И взгляд присяжного, в котором тревога за некоего Александра (сына, должно быть), которого вот-вот арестуют п о п о д о з р е н и ю…
«Солнышко припекло», – любезно улыбается Чериковер, протягивая мизерный пузыречек.
«Это бывает. С непривычки».
От пестрого дня кружится голова. Но, позвольте, позвольте, господа! Главное-то ведь – статья! И она, черт возьми, будет написана. Б. Б. начнет ее прямо вот тут, в вагоне. Все равно не уснуть.
И как-то вдруг сразу утих, улегся бурун, разлился безмятежной заводью, и наступила желанная тишина, нарушаемая лишь деликатнейшим перестуком, нет, перешептываньем колес: спать… спать… спать…
Нет, что вы, какой сон!
«Великий фантазер» – так будет названа статья. А может быть, так – «Воронежское чудо»? Вот именно: чудо.
Но тут Б. Б. схватился за голову: самое главное – как, с чего началось это чудо, он так и не успел, не догадался спросить.
Курьерский гремит по мостам через вилючие речки Воронеж и Усманку. Через казенные и частные леса, через овражки.
Часы показывают ровно двенадцать.
Условный стук в окно дуровского дома…
2
Крестный мой, помню, так рассказывал:
– Фурор, братец, произвел! Форменный фурор… В шарабанчике этаком двухколесном – франт! Крабавец! Бонвиван! А рядом, на кожаной подушке, – собачище, зверь, монстр! Сию колясочку-безделушку крошечный пони тащил – вот этакой…
Показывал руками величину лошадки, в лицах представлял и франта, и собачище, датского дога, что восседал рядом, «развалясь, ну просто как преважный господин, можешь себе представить…»

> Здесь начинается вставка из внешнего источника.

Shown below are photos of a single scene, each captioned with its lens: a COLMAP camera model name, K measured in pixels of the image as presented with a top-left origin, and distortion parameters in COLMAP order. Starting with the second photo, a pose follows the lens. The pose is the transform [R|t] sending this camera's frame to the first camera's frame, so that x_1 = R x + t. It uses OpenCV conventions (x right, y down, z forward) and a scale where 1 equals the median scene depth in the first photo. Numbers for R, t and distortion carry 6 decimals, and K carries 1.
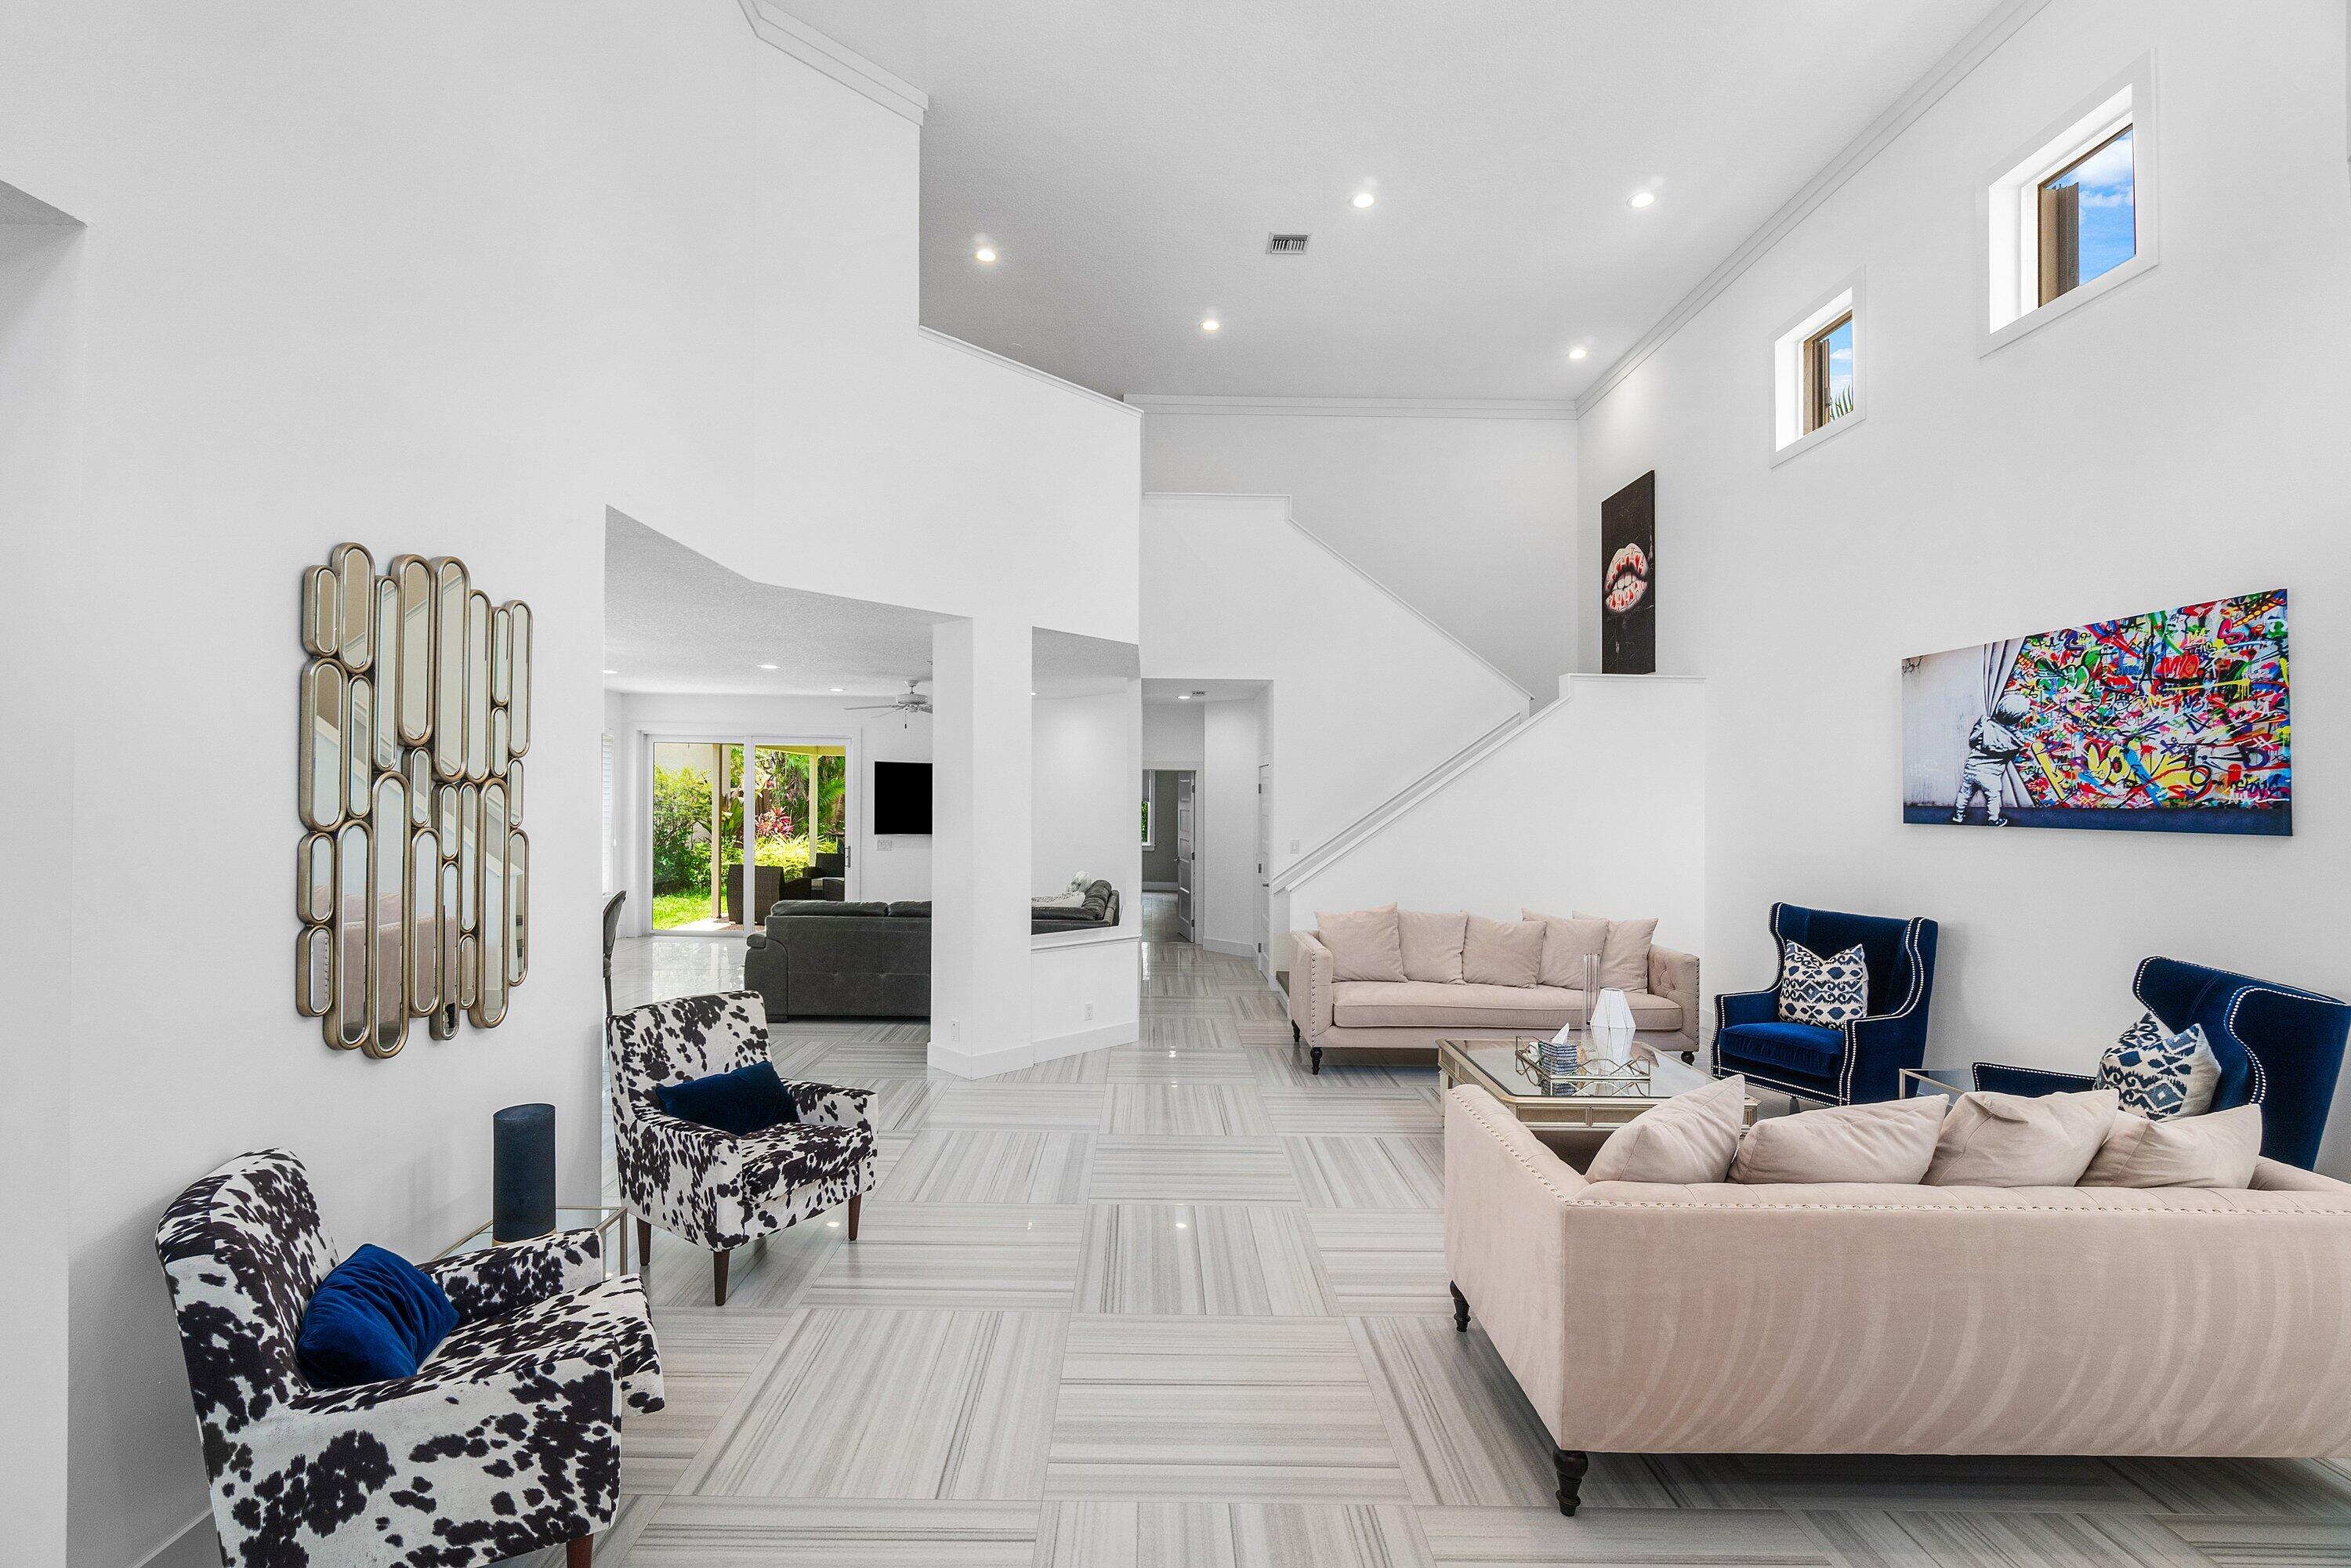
lens RADIAL K [[1013.8, 0, 1138.1], [0, 1013.8, 759.2], [0, 0, 1]] dist [-0.007250, 0.000880]
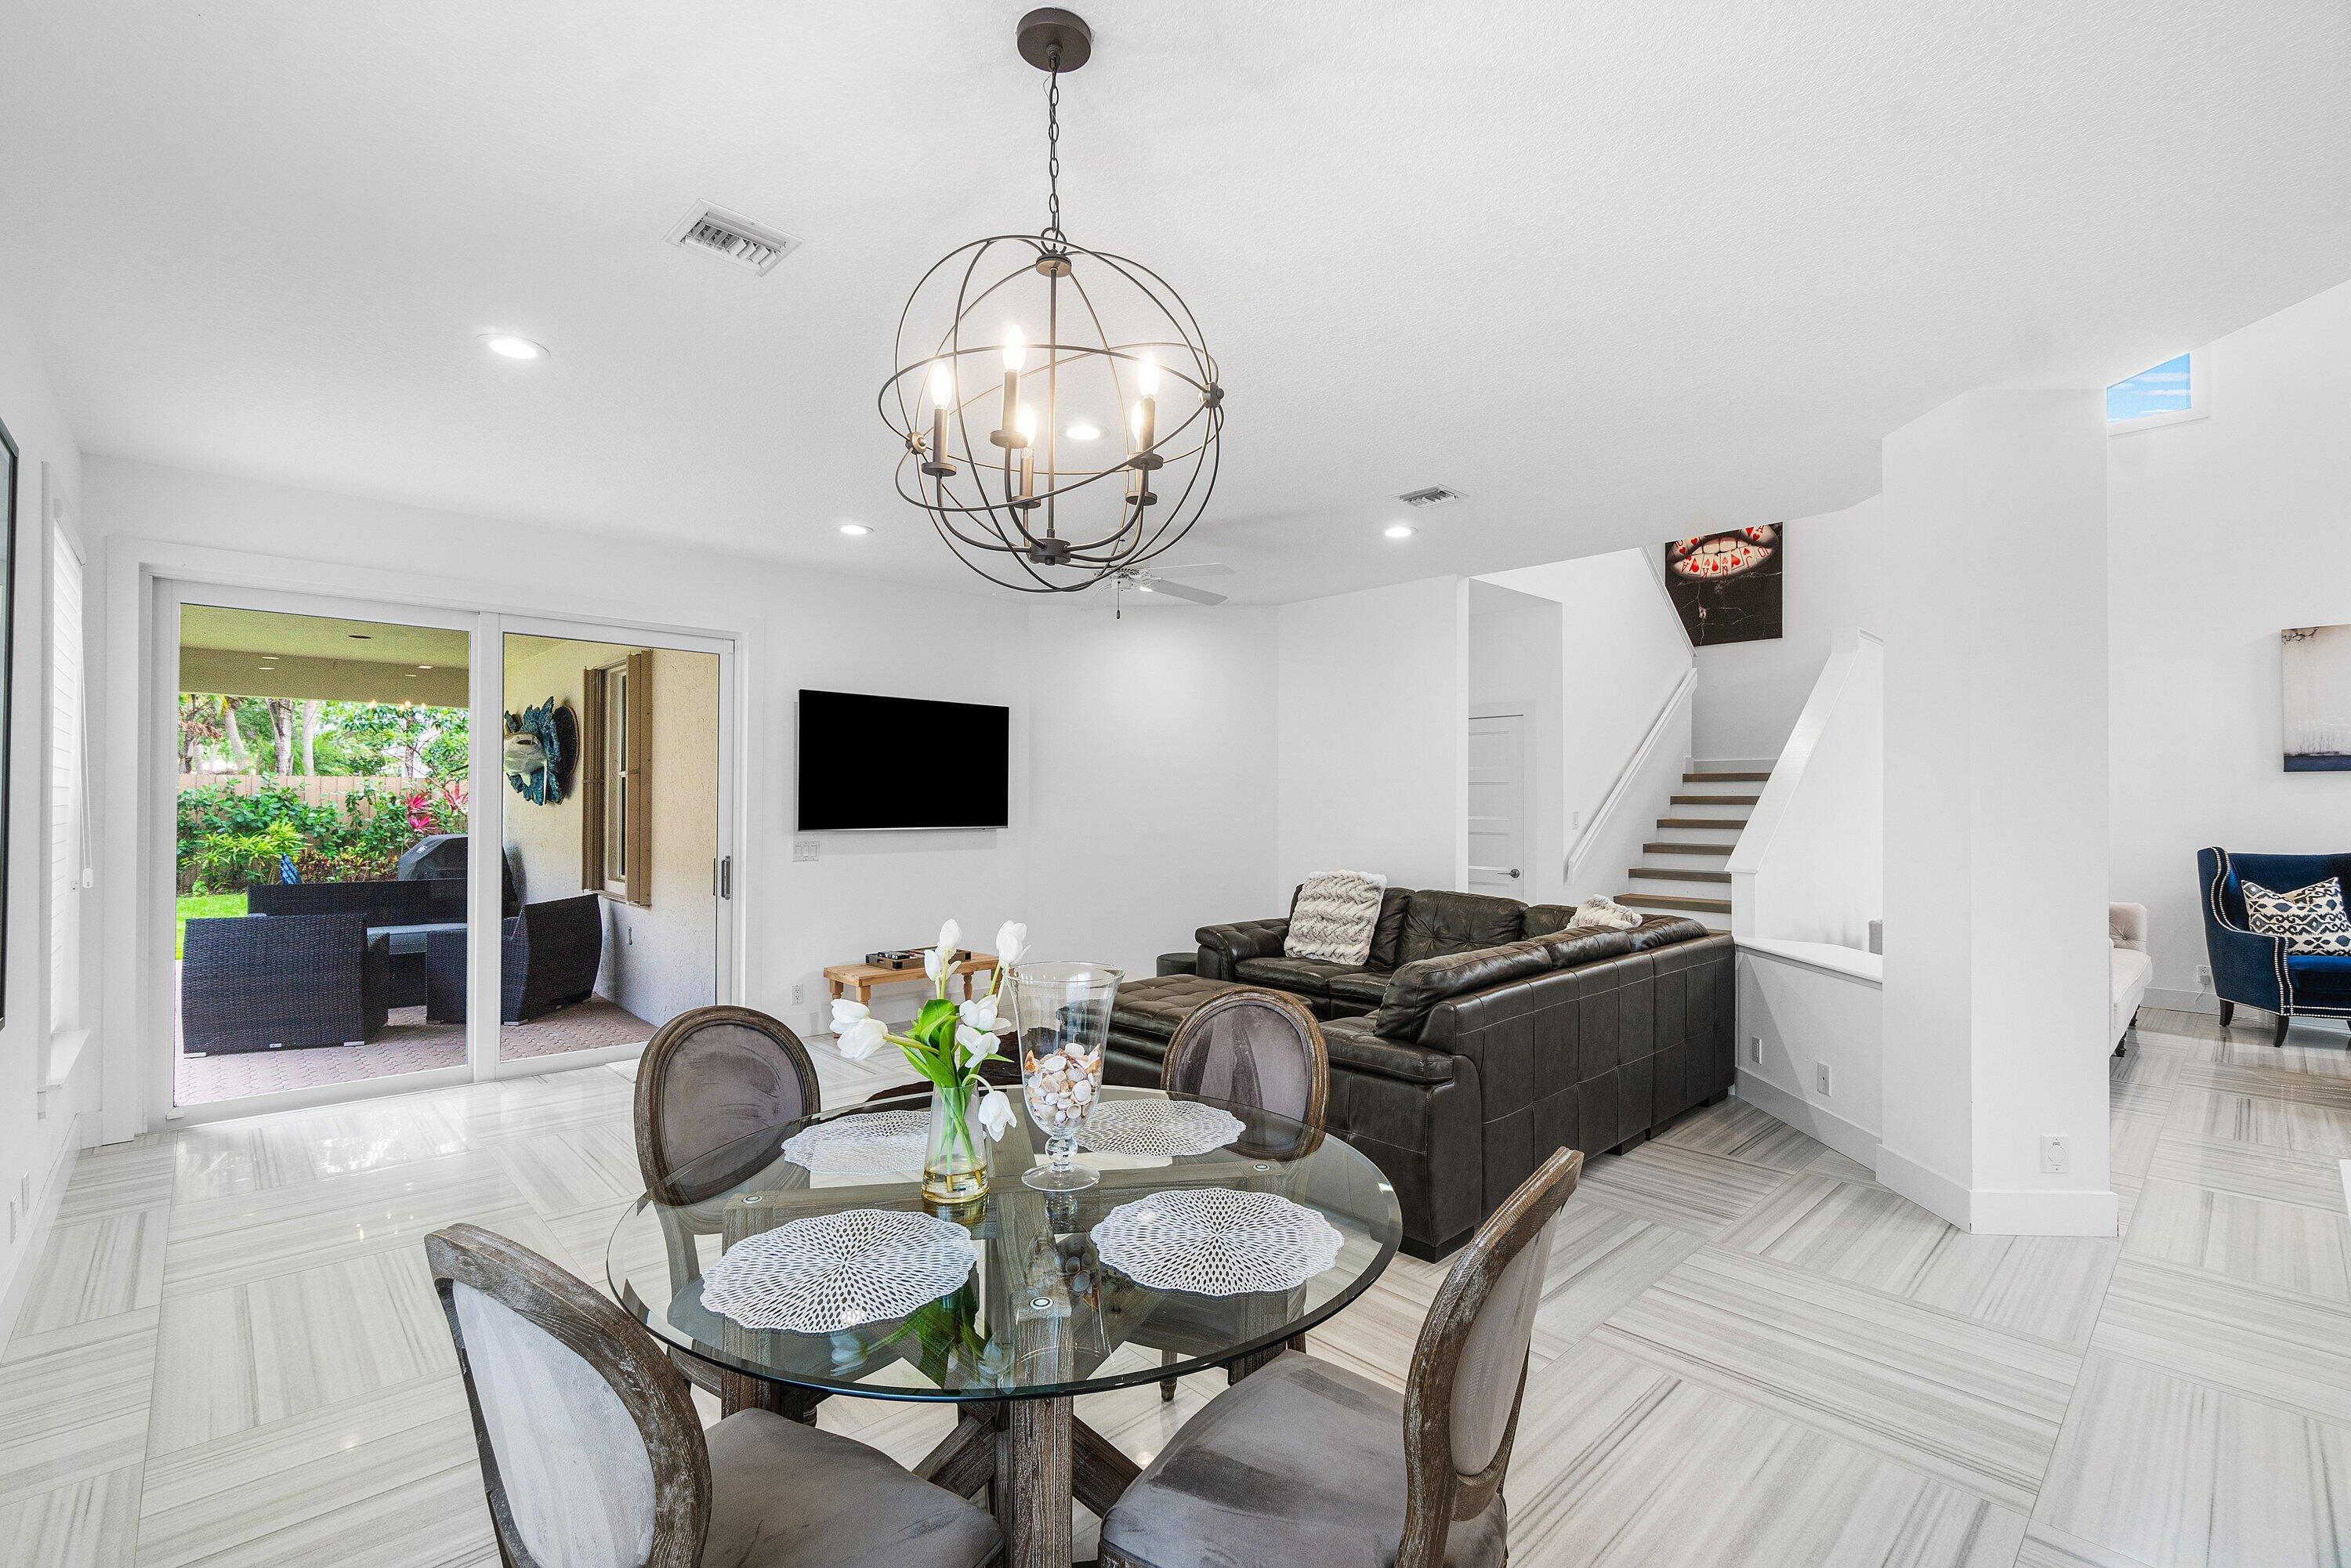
lens RADIAL K [[1013.8, 0, 1163.0], [0, 1013.8, 778.5], [0, 0, 1]] dist [-0.007250, 0.000880]
pose [[0.740387, 0.002882, 0.672175, -1.176940], [-0.017320, 0.999741, 0.014792, 0.093476], [-0.671958, -0.022594, 0.740244, 1.238680]]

– Вся улица высыпала глазеть! Еще бы: тишина, мертвизна вековечная. Не то что подобный цирковый номер – у нас и шарманщик-то раз в году показывается, а то вдруг…
Мало-Садовая улица коротышка была, горбата.
Пыльная, сроду не мощенная дорога бугрилась волнообразно. Обрываясь в конце крутым пустырем, скатывалась к синей реке, на зеленый, с бесчисленными гусиными стадами луг. Справа и слева, по буграм, лепились убогие избенки, ну совершенно по Никитину: «В дырявых шапках, с костылями, они ползут по крутизнам и смотрят тусклыми очами на богачей по сторонам».